G. In an action brought by the Attorney General pursuant to this section, it shall be an affirmative defense that the developer, integrator, distributor, or deployer (i) discovers a violation of any provision of this chapter through red-teaming; (ii) no later than 45 days after discovering such violation (a) cures such violation and (b) provides notice to the Attorney General in a form and manner as prescribed by the Attorney General that such violation has been cured and evidence that any harm caused by such violation has been mitigated; and (iii) is otherwise in compliance with the requirements of this chapter.

H. Prior to causing an action against a developer, integrator, distributor, or deployer for a violation of this chapter pursuant to subsection C, the Attorney General shall determine, in consultation with the developer, integrator, distributor, or deployer, if it is possible to cure the violation. If it is possible to cure such violation, the Attorney General may issue a notice of violation to the developer, integrator, distributor, or deployer and afford the developer, integrator, distributor, or deployer the opportunity to cure such violation within 45 days of the receipt of such notice of violation.
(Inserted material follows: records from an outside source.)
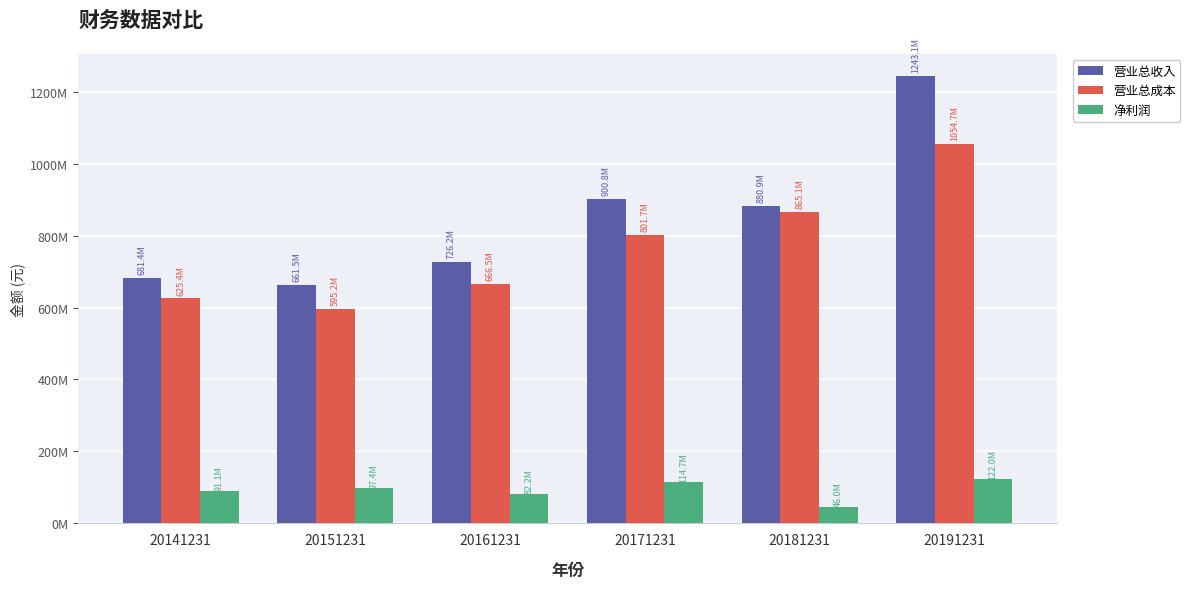

Between 20141231 and 20191231, which is larger?

20191231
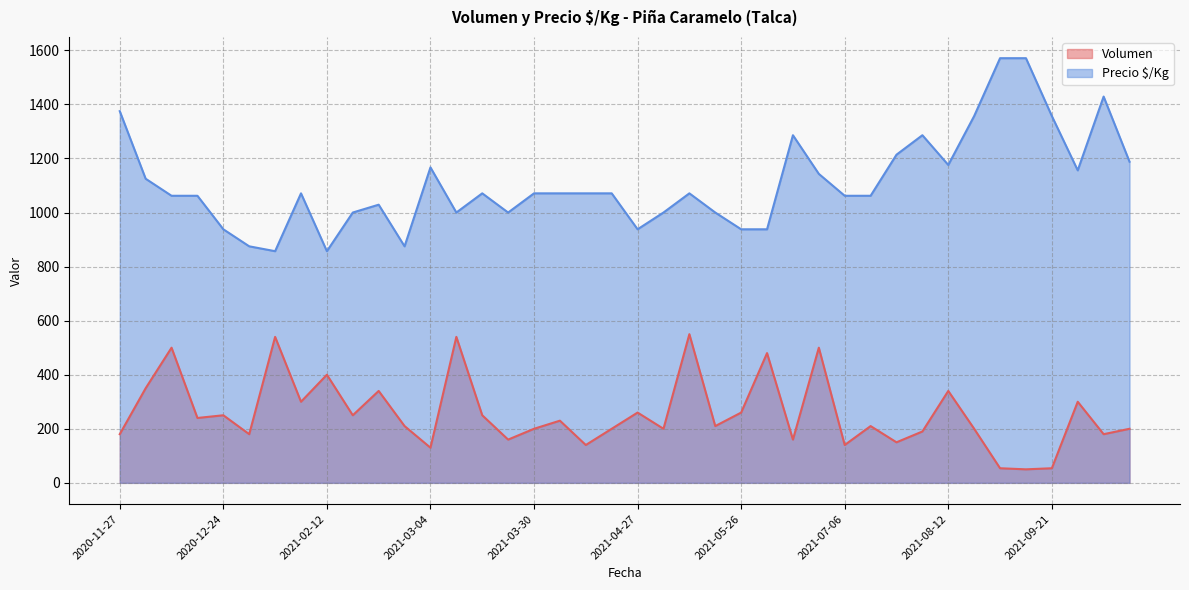

Which series changed the most between 2021-09-02 and 2021-08-12?

Precio $/Kg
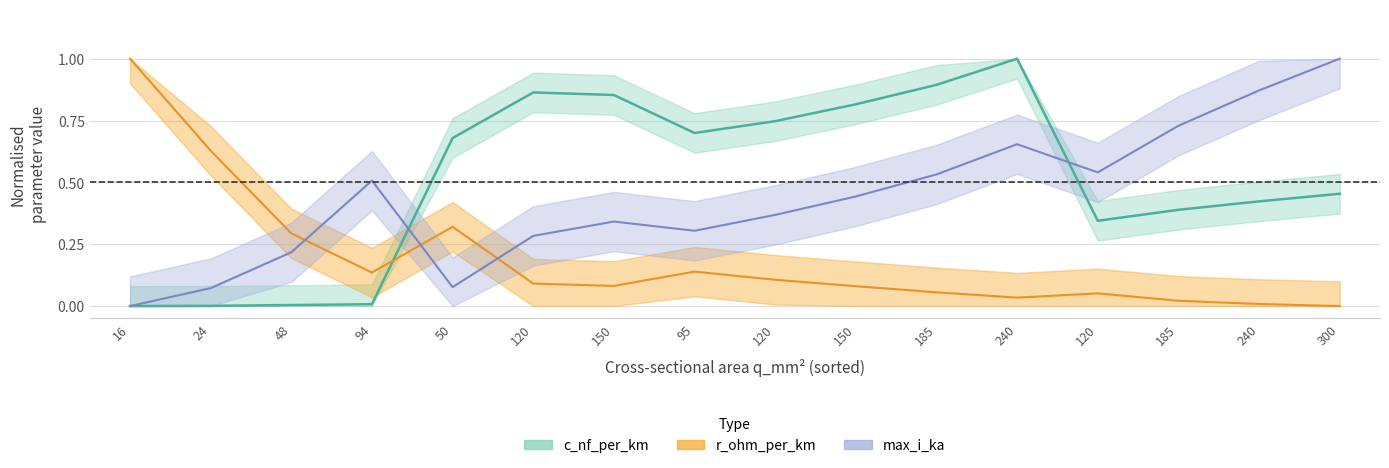

What is the difference between the second highest and second lowest values in the c_nf_per_km series?

0.9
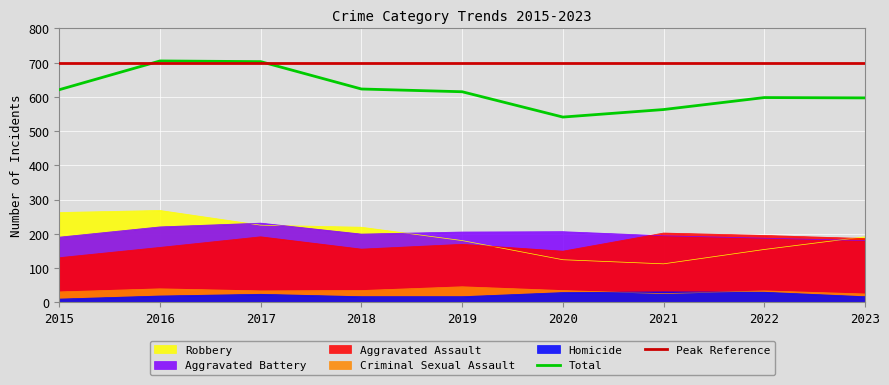

What is the difference between the highest and lowest values at 2018?

607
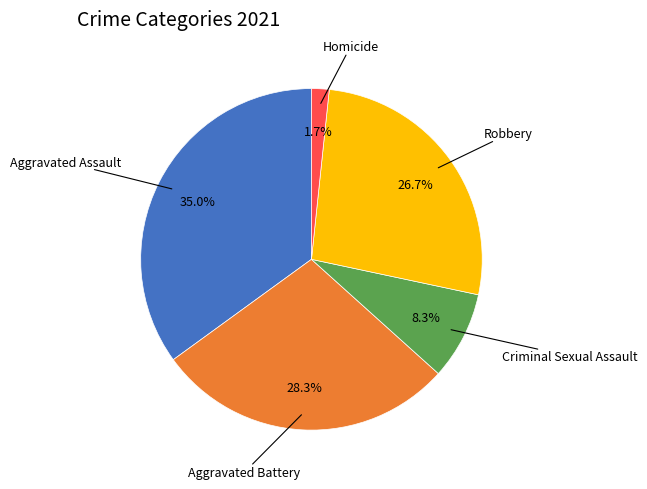

Rank the categories by value from lowest to highest.

Homicide, Criminal Sexual Assault, Robbery, Aggravated Battery, Aggravated Assault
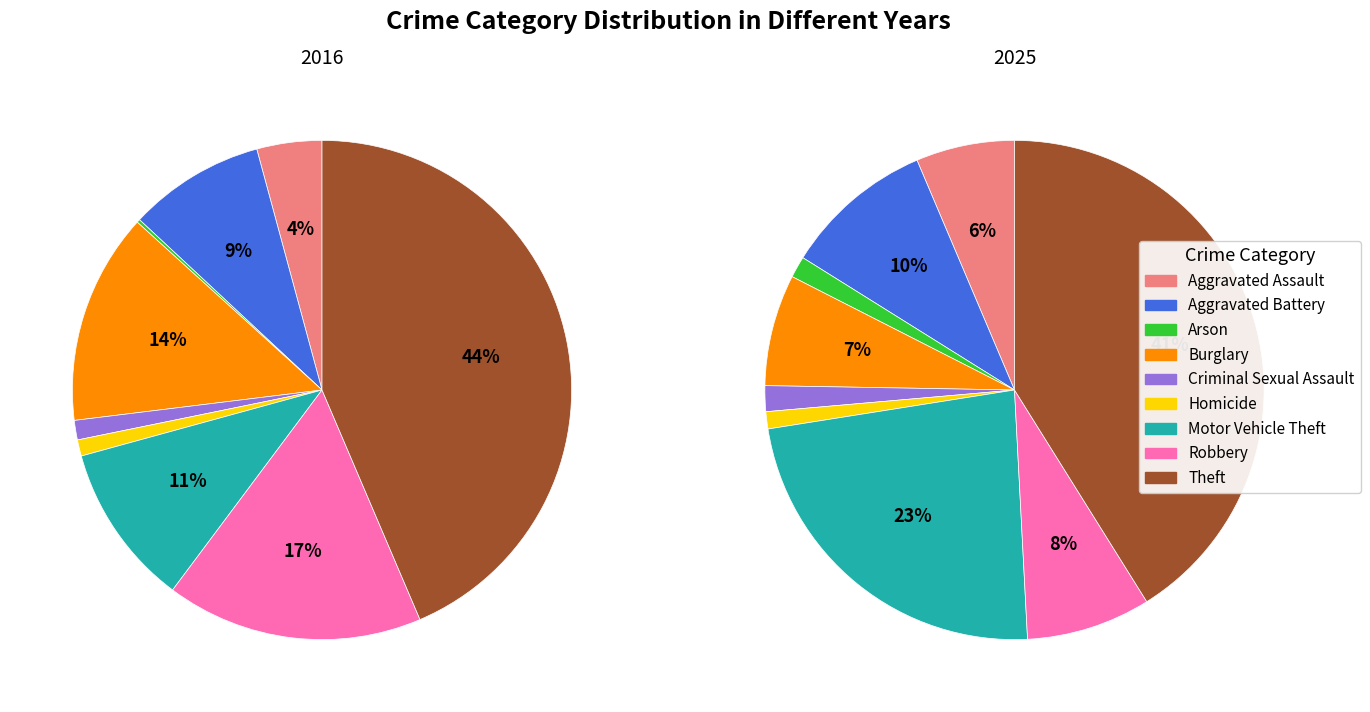

How many segments does this pie chart have?

9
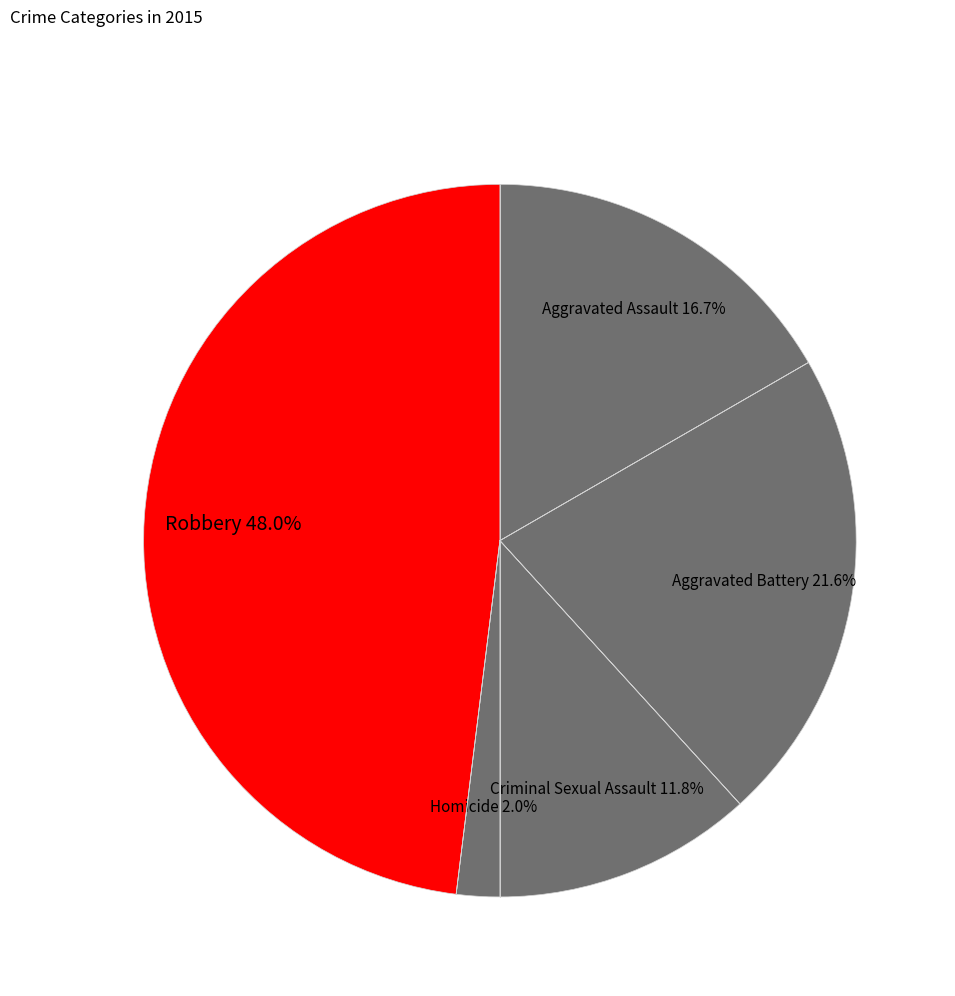

To the nearest percent, what percentage of the pie is Aggravated Battery?

22%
In determining whether to grant such opportunity to cure such violation, the Attorney General shall consider (i) the number of violations, (ii) the size and complexity of the developer, integrator, distributor, or deployer; (iii) the nature and extent of the developer's, integrator's, distributor's, or deployer's business; (iv) the substantial likelihood of injury to the public; (v) the safety of persons or property; (vi) whether such violation was likely caused by human or technical error. If the developer, integrator, distributor, or deployer fails to cure such violation within 45 days of the receipt of such notice of violation, the Attorney General may proceed with such action.

I. Nothing in this chapter shall create a private cause of action in favor of any person aggrieved by a violation of this chapter.

2. That the provisions of this act shall become effective on July 1, 2026.

3. That the provisions of this act shall apply only to a violation committed or a cause of action accruing on or after July 1, 2026.